Proposed implementation

Add the following code to preprocess.py:

from typing import Optional
import pandas as pd
import numpy as np
from matplotlib import axes, pyplot as plt
from sklearn.decomposition import PCA
from sklearn.preprocessing import StandardScaler
from sklearn.base import TransformerMixin


def plot_pca_explained_variance(
    X: pd.DataFrame,
    use_scaling: bool = True,
    scaler: TransformerMixin = StandardScaler(),
    ax: Optional[axes.Axes] = None,
    *args,
    **kwargs,
) -> axes.Axes:
    """Plot the cumulative explained variance ratio of PCA components.

    This visualization helps determine how many principal components are needed
    to capture a desired proportion of the total variance in the data.
    Horizontal reference lines are drawn at 70% and 80% variance.

    Parameters
    ----------
    X : pd.DataFrame
        Input data with numerical features (rows = samples, columns = features).
    use_scaling : bool, default=True
        If True, scale the data using the provided scaler before fitting PCA.
    scaler : TransformerMixin, default=StandardScaler()
        Scaler instance to use when use_scaling is True.
    ax : Optional[axes.Axes], default=None
        Matplotlib Axes to draw the plot on. If None, a new figure and Axes are created.
    *args, **kwargs
        Additional arguments passed directly to sklearn.decomposition.PCA.

    Returns
    -------
    axes.Axes
        The Axes object containing the plot.

    Raises
    ------
    ValueError
        If any column in X is non-numeric.
    """
    if ax is None:
        _, ax = plt.subplots(figsize=(8, 5))

    if not np.all(X.dtypes.apply(pd.api.types.is_numeric_dtype)):
        raise ValueError("All columns in X must be numeric.")

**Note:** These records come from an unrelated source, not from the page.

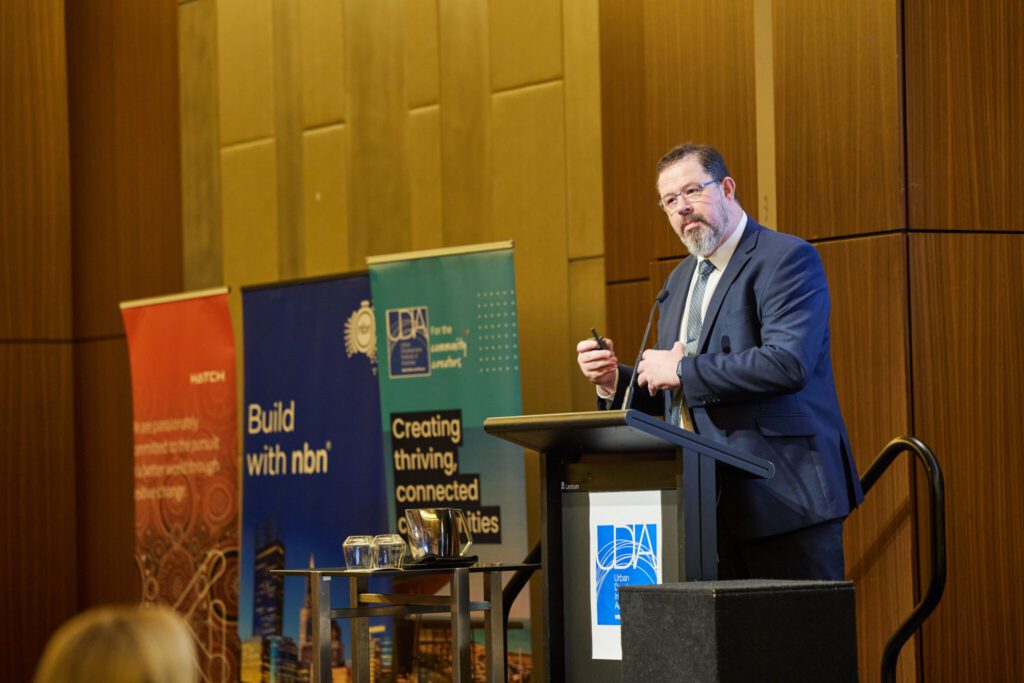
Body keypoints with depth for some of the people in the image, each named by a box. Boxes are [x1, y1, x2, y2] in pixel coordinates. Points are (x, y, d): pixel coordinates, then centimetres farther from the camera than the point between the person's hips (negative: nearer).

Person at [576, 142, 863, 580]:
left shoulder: (787, 259, -8)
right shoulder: (681, 280, 20)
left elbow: (788, 363, -23)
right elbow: (671, 396, 24)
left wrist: (682, 370, -17)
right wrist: (614, 380, 3)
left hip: (784, 495, -8)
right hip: (713, 506, 8)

    X_array = X.to_numpy()

    if use_scaling:
        X_array = scaler.fit_transform(X_array)

    pca = PCA(*args)
    pca.fit(X_array)

    explained_variance_ratio = pca.explained_variance_ratio_
    cumulative_variance = np.cumsum(explained_variance_ratio)

    ax.plot(
        range(1, len(cumulative_variance) + 1),
        cumulative_variance,
        marker="o",
        linestyle="-",
        color="b",
        label="Cumulative explained variance",
        **kwargs
    )

    # Reference lines for common variance thresholds
    ax.axhline(0.70, color="gray", linestyle="--", linewidth=1, label="70% variance")
    ax.axhline(0.80, color="gray", linestyle="--", linewidth=1, label="80% variance")

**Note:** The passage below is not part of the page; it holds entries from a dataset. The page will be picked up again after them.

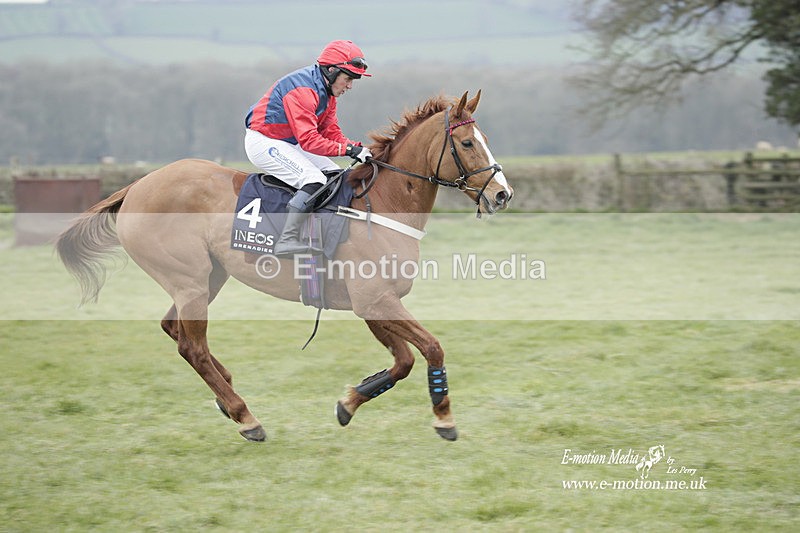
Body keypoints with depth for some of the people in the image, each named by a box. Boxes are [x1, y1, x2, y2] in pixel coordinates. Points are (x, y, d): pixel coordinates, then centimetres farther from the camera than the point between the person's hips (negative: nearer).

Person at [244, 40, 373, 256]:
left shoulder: (327, 92, 7)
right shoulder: (303, 90, -25)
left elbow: (331, 132, 6)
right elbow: (309, 140, -31)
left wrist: (357, 148, -11)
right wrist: (348, 149, -34)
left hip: (289, 143, 11)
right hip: (263, 142, -11)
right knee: (314, 180, -26)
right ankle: (287, 241, -30)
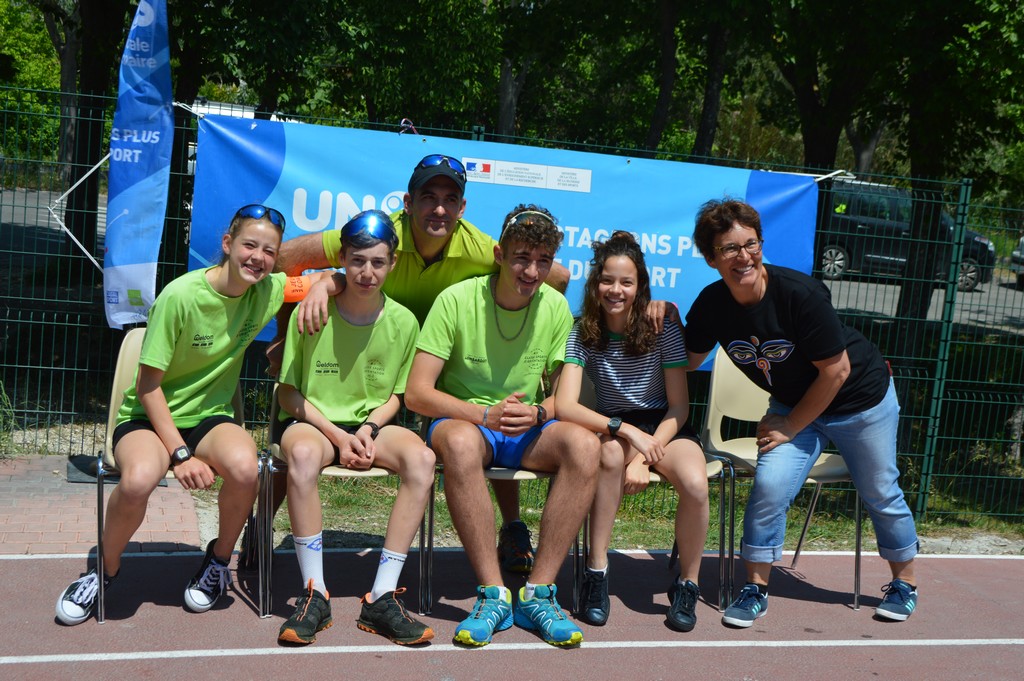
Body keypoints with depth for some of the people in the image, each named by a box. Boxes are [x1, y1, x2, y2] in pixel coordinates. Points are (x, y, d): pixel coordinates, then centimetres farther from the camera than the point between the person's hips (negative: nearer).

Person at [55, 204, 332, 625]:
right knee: (138, 480, -36)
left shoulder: (270, 291, -4)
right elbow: (148, 386, -14)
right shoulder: (180, 296, -18)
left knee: (243, 466, -32)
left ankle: (219, 559, 0)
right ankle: (105, 570, -3)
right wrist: (181, 455, -21)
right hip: (151, 416, -3)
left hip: (211, 417, 3)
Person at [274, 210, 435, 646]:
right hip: (312, 421, -2)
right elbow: (289, 392, -1)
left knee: (421, 457, -30)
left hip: (372, 425, 2)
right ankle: (314, 594, -26)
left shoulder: (403, 322, 0)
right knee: (303, 453, -38)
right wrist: (337, 436, -13)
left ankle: (382, 598, -25)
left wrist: (370, 427, -11)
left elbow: (396, 395, 10)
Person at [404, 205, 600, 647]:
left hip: (527, 431, 3)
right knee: (460, 442, -39)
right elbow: (417, 393, -13)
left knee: (584, 444, -28)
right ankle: (494, 595, -30)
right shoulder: (457, 300, -11)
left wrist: (538, 412, -18)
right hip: (463, 420, -3)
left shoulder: (556, 308, 0)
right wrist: (486, 415, -26)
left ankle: (538, 593, -23)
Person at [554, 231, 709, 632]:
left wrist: (645, 458, -21)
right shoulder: (581, 335, -7)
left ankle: (687, 584, -5)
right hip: (612, 427, 0)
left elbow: (679, 407, -7)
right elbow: (565, 406, -19)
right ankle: (597, 572, -23)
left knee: (696, 484, -31)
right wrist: (626, 430, -32)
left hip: (665, 428, 0)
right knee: (611, 452, -37)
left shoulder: (664, 329, -8)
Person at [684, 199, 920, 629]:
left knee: (880, 494, 11)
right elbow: (685, 362, -3)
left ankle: (904, 582, 36)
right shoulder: (712, 304, -17)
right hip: (792, 402, 3)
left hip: (861, 398, -3)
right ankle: (756, 589, 2)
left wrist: (791, 427, -17)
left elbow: (836, 370, -24)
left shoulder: (799, 293, -32)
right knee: (770, 485, -16)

    ax.set_xlabel("Number of Principal Components")
    ax.set_ylabel("Cumulative Explained Variance Ratio")
    ax.set_title("PCA - Cumulative Explained Variance")
    ax.grid(True)
    ax.legend()

    return ax

Additional tasks after implementation

  • Add an example usage to the ReadTheDocs documentation for the preprocess module.
  • Write unit tests (e.g., checking output with/without scaling and verifying Axes return).

This addition will make dimensionality analysis more accessible and consistent with the existing visualization utilities in the package.